FM for a graphical position gives strange results

[jamshark70]

Not sure if this is the right place for it...

I was just trying a frequency-modulation expression as a position, and it seems like the values go out of range somewhere.

In audio, frequency modulation works exactly as you would expect.

sin ((sin(220) + 1) * 220) * 0.2 >> centre;

// sounds basically the same as SuperCollider
a = { SinOsc.ar((SinOsc.ar(220) + 1) * 220, 0, 0.2).dup }.play;

OK, let's translate that to graphics:

-- no FM, this is OK
circle [sin(0.05) * 0.5, sin(0.06) * 0.5] 0.25 >> rgb;

But:

-- huh?
circle [sin(sin(0.01) * 0.02 + 0.03) * 0.5, sin(0.06) * 0.5] 0.25 >> rgb;
circle [sin(0.05) * 0.5, sin(0.06) * 0.5] 0.25 >> green;

sin(0.01) * 0.02 + 0.03 should range between 0.03 +- 0.02 = 0.01 to 0.05, but the white circle quite obviously moves much faster than the green one at times. That would be explained only if the calculation is being done incorrectly. But the calculation seems to be correct for audio. I'm mystified.

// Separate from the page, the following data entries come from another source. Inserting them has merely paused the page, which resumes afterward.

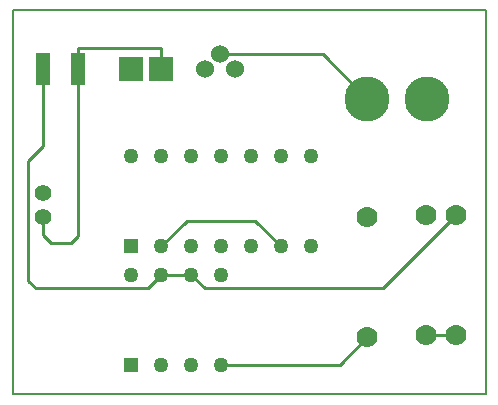
<source format=gbr>
G04 PROTEUS GERBER X2 FILE*
%TF.GenerationSoftware,Labcenter,Proteus,8.6-SP2-Build23525*%
%TF.CreationDate,2021-09-08T15:11:20+00:00*%
%TF.FileFunction,Copper,L1,Top*%
%TF.FilePolarity,Positive*%
%TF.Part,Single*%
%FSLAX45Y45*%
%MOMM*%
G01*
%TA.AperFunction,Conductor*%
%ADD10C,0.254000*%
%TA.AperFunction,SMDPad,CuDef*%
%ADD11R,1.143000X2.692400*%
%TA.AperFunction,WasherPad*%
%ADD12C,1.397000*%
%TA.AperFunction,ComponentPad*%
%ADD13R,2.032000X2.032000*%
%TA.AperFunction,ComponentPad*%
%ADD14C,1.524000*%
%TA.AperFunction,ComponentPad*%
%ADD15R,1.270000X1.270000*%
%ADD16C,1.270000*%
%TA.AperFunction,ComponentPad*%
%ADD17C,3.810000*%
%ADD18C,1.778000*%
%TA.AperFunction,Profile*%
%ADD19C,0.203200*%
%TD.AperFunction*%
D10*
X+1762000Y+750000D02*
X+2766000Y+750000D01*
X+3000000Y+984000D01*
X+3500000Y+1000000D02*
X+3750000Y+1000000D01*
X+550000Y+3250000D02*
X+550000Y+1841500D01*
X+486500Y+1778000D01*
X+317500Y+1778000D01*
X+250000Y+1845500D01*
X+250000Y+2000000D01*
X+550000Y+3250000D02*
X+550000Y+3429000D01*
X+1254000Y+3429000D01*
X+1254000Y+3250000D01*
X+3000000Y+3000000D02*
X+2623000Y+3377000D01*
X+1750000Y+3377000D01*
X+1254000Y+1512000D02*
X+1139000Y+1397000D01*
X+190500Y+1397000D01*
X+127000Y+1460500D01*
X+127000Y+2476500D01*
X+250000Y+2599500D01*
X+250000Y+3250000D01*
X+1508000Y+1512000D02*
X+1623000Y+1397000D01*
X+3131000Y+1397000D01*
X+3750000Y+2016000D01*
X+1508000Y+1512000D02*
X+1254000Y+1512000D01*
X+2270000Y+1750000D02*
X+2051500Y+1968500D01*
X+1472500Y+1968500D01*
X+1254000Y+1750000D01*
D11*
X+250000Y+3250000D03*
X+550000Y+3250000D03*
D12*
X+250000Y+2200000D03*
X+250000Y+2000000D03*
D13*
X+1000000Y+3250000D03*
X+1254000Y+3250000D03*
D14*
X+1623000Y+3250000D03*
X+1750000Y+3377000D03*
X+1877000Y+3250000D03*
D15*
X+1000000Y+750000D03*
D16*
X+1254000Y+750000D03*
X+1508000Y+750000D03*
X+1762000Y+750000D03*
X+1762000Y+1512000D03*
X+1508000Y+1512000D03*
X+1254000Y+1512000D03*
X+1000000Y+1512000D03*
D15*
X+1000000Y+1750000D03*
D16*
X+1254000Y+1750000D03*
X+1508000Y+1750000D03*
X+1762000Y+1750000D03*
X+2016000Y+1750000D03*
X+2270000Y+1750000D03*
X+2524000Y+1750000D03*
X+2524000Y+2512000D03*
X+2270000Y+2512000D03*
X+2016000Y+2512000D03*
X+1762000Y+2512000D03*
X+1508000Y+2512000D03*
X+1254000Y+2512000D03*
X+1000000Y+2512000D03*
D17*
X+3000000Y+3000000D03*
X+3508000Y+3000000D03*
D18*
X+3000000Y+2000000D03*
X+3000000Y+984000D03*
X+3500000Y+1000000D03*
X+3500000Y+2016000D03*
X+3750000Y+1000000D03*
X+3750000Y+2016000D03*
D19*
X+0Y+500000D02*
X+4000000Y+500000D01*
X+4000000Y+3750000D01*
X+0Y+3750000D01*
X+0Y+500000D01*
M02*

</source>
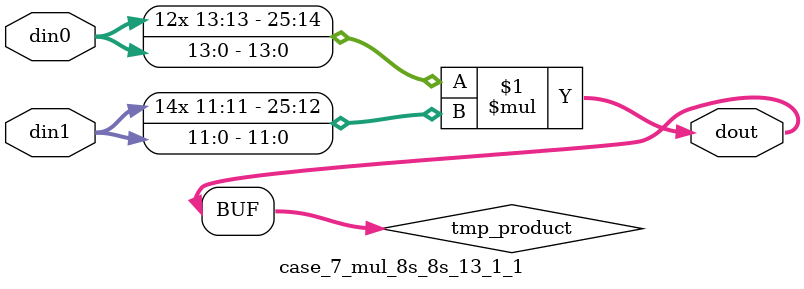
<source format=v>

`timescale 1 ns / 1 ps

 module case_7_mul_8s_8s_13_1_1(din0, din1, dout);
parameter ID = 1;
parameter NUM_STAGE = 0;
parameter din0_WIDTH = 14;
parameter din1_WIDTH = 12;
parameter dout_WIDTH = 26;

input [din0_WIDTH - 1 : 0] din0; 
input [din1_WIDTH - 1 : 0] din1; 
output [dout_WIDTH - 1 : 0] dout;

wire signed [dout_WIDTH - 1 : 0] tmp_product;



























assign tmp_product = $signed(din0) * $signed(din1);








assign dout = tmp_product;





















endmodule

</source>
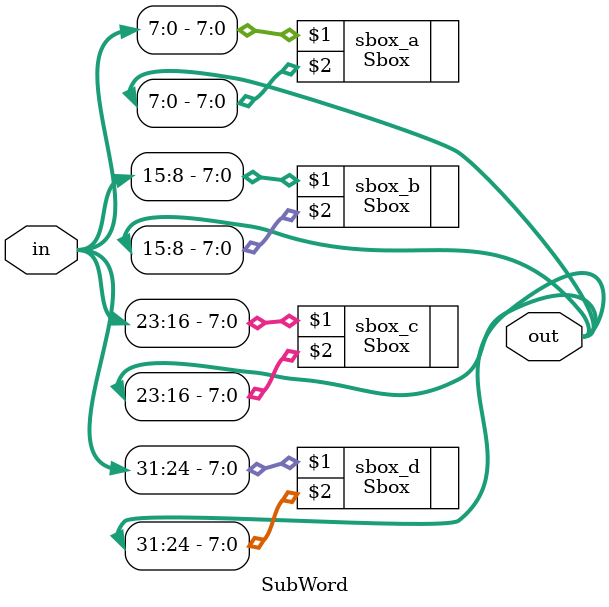
<source format=v>

module SubWord # ( parameter BYTE = 8 , parameter WORD = 32 , parameter SENTENCE = 128 )
( input [ WORD-1 : 0 ] in , output [ WORD-1 : 0 ] out ) ;
	Sbox sbox_a ( in [ BYTE-1 : 0 ] , out [ BYTE-1 : 0 ] ) ;
	Sbox sbox_b ( in [ 2*BYTE-1 : BYTE ] , out [ 2*BYTE-1 : BYTE ] ) ;
	Sbox sbox_c ( in [ 3*BYTE-1 : 2*BYTE ] , out [ 3*BYTE-1 : 2*BYTE ] ) ;
	Sbox sbox_d ( in [ WORD-1:3*BYTE ] , out [ WORD-1 : 3*BYTE ] ) ;

endmodule

</source>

Forcing order of operations with extra brackets doesn't help: sin(sin(0.01) * 0.02 + 0.03) and sin((sin(0.01) * 0.02) + 0.03) appear to behave identically.

[dktr0]

I think this may be because the oscillators in the WebGL implementation of Punctual are stateless (just functions of their argument and time) while those in the Web Audio API are stateful (output depends on arguments, time, and preceding state/output of the oscillator). It's an interesting case - I'm not sure the behaviour is "incorrect" just different although I can see how it could be counter-intuitive. A different approach to modulation might be needed/possible to coexist with the generally stateless aspect of things in WebGL, but I'm not sure what that would look like.

[jamshark70]

Ok, I see... I'll close the issue, then.

I was looking for more "interesting" (less obviously cyclical) modulation shapes. On the graphics side, we might be stuck with additive approaches for now, if the oscillators' phases in WebGL aren't accumulative.